The line with "RESULT: Different colors" marks the first line to copy, and the line with "Boilerplate project for" marks the last. Transcribe that stretch of the data below exactly, without pictures.

────────────────

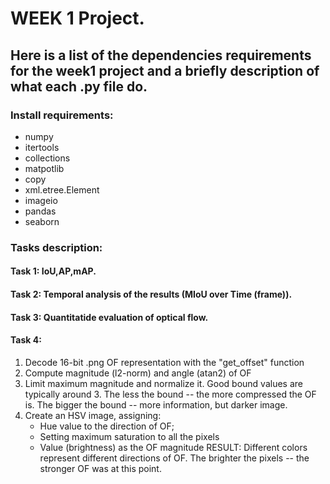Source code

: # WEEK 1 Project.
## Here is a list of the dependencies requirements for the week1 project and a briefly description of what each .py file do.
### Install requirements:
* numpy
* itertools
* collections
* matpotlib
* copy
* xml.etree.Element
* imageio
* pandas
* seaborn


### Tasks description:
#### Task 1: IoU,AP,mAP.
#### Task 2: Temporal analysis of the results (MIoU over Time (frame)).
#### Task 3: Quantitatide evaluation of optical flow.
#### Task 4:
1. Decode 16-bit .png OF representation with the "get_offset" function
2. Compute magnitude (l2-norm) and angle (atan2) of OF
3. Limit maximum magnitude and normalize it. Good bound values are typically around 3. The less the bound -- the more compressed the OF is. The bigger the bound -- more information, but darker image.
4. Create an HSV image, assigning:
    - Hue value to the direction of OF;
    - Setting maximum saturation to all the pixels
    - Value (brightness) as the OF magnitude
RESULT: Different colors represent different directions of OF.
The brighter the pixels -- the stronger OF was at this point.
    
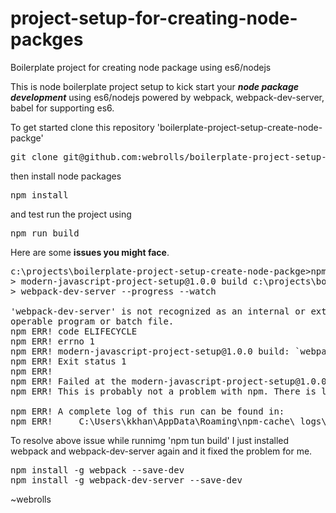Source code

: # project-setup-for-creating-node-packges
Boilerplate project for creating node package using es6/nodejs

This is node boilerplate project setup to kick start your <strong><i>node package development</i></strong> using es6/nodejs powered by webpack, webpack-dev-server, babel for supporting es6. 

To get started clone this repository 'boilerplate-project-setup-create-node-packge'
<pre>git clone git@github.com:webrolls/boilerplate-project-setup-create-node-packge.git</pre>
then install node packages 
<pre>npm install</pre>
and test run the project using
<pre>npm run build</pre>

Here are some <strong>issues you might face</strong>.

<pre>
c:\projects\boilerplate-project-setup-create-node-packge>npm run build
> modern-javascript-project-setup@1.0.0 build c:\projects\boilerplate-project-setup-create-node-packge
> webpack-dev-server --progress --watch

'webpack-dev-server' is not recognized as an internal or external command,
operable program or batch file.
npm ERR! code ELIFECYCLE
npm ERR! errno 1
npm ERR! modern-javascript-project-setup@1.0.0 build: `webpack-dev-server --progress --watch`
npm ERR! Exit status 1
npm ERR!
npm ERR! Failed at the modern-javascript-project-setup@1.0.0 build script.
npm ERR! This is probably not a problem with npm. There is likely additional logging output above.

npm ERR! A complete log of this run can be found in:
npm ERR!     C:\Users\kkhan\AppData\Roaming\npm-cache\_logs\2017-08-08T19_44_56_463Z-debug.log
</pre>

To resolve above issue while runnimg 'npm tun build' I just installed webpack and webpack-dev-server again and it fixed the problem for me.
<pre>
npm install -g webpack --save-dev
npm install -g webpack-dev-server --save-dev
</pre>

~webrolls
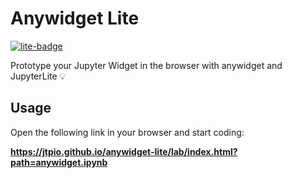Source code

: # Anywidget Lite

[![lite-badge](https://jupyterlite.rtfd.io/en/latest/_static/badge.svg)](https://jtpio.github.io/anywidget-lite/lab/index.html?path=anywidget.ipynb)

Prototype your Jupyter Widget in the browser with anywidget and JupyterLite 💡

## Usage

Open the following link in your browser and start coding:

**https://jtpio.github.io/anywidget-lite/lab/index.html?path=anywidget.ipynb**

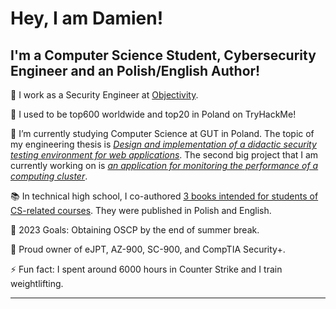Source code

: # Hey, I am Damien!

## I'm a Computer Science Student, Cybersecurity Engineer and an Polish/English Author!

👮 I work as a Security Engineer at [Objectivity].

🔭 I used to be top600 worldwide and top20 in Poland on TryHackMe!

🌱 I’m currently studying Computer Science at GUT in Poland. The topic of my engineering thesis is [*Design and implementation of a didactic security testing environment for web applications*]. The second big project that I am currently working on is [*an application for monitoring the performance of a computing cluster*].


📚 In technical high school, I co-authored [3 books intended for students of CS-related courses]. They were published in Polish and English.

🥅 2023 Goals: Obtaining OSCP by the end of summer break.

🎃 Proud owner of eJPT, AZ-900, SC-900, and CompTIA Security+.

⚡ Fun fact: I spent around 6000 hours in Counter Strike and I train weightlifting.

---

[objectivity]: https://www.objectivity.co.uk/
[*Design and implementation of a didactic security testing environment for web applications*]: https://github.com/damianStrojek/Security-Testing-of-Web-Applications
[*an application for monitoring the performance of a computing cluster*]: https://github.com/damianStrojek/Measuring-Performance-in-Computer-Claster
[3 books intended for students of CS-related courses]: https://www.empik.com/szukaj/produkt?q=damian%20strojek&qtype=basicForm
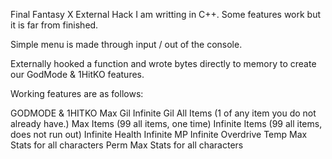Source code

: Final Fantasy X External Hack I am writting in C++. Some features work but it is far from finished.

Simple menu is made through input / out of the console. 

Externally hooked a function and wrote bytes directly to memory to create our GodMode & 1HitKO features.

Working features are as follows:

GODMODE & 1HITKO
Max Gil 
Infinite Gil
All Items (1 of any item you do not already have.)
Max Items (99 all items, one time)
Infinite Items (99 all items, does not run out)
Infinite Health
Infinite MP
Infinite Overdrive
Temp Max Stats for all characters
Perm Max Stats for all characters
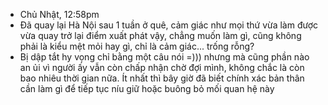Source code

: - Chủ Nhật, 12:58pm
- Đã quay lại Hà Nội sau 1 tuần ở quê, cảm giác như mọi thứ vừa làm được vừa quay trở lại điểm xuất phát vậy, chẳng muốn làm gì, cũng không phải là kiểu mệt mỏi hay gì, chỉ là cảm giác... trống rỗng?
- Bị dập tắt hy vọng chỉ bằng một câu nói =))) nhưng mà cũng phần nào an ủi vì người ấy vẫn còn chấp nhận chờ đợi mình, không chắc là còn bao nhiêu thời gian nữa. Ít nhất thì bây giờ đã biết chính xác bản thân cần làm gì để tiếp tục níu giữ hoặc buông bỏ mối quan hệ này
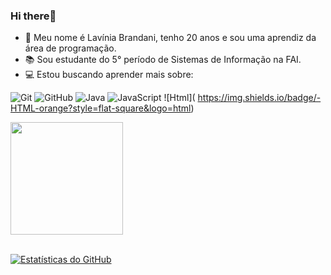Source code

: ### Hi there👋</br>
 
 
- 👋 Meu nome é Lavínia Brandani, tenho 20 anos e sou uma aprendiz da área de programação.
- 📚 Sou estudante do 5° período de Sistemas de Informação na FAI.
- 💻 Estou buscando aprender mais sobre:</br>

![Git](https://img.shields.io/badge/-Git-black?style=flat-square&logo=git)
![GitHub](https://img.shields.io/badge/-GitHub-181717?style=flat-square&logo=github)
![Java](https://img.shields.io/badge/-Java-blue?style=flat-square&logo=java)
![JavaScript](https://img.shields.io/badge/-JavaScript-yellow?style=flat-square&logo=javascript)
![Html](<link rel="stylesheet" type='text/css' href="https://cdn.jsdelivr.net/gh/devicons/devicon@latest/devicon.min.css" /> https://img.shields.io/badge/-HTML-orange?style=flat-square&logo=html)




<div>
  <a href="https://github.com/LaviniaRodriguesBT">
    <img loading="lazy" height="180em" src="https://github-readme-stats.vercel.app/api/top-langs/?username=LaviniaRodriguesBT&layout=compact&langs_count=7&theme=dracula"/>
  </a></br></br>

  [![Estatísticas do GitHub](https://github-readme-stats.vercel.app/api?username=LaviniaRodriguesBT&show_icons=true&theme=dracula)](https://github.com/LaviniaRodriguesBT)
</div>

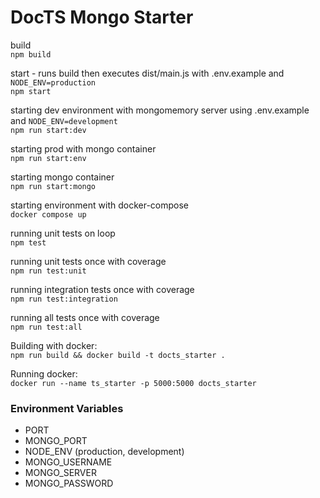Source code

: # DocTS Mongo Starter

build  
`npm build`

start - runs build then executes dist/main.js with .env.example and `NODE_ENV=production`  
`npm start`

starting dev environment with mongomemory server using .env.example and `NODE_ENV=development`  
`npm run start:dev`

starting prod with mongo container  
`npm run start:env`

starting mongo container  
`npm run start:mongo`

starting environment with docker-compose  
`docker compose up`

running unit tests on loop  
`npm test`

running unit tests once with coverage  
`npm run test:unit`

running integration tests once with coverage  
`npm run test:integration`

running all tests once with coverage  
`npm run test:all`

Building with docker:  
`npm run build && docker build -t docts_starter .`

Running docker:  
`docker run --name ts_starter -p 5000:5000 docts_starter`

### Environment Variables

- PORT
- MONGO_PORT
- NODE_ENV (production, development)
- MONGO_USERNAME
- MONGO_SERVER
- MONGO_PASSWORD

────────────────

Problem solution
RESULT: Different colors represent different directions of OF.
The brighter the pixels -- the stronger OF was at this point.
    
Source code

: # project-setup-for-creating-node-packges
Boilerplate project for creating node package using es6/nodejs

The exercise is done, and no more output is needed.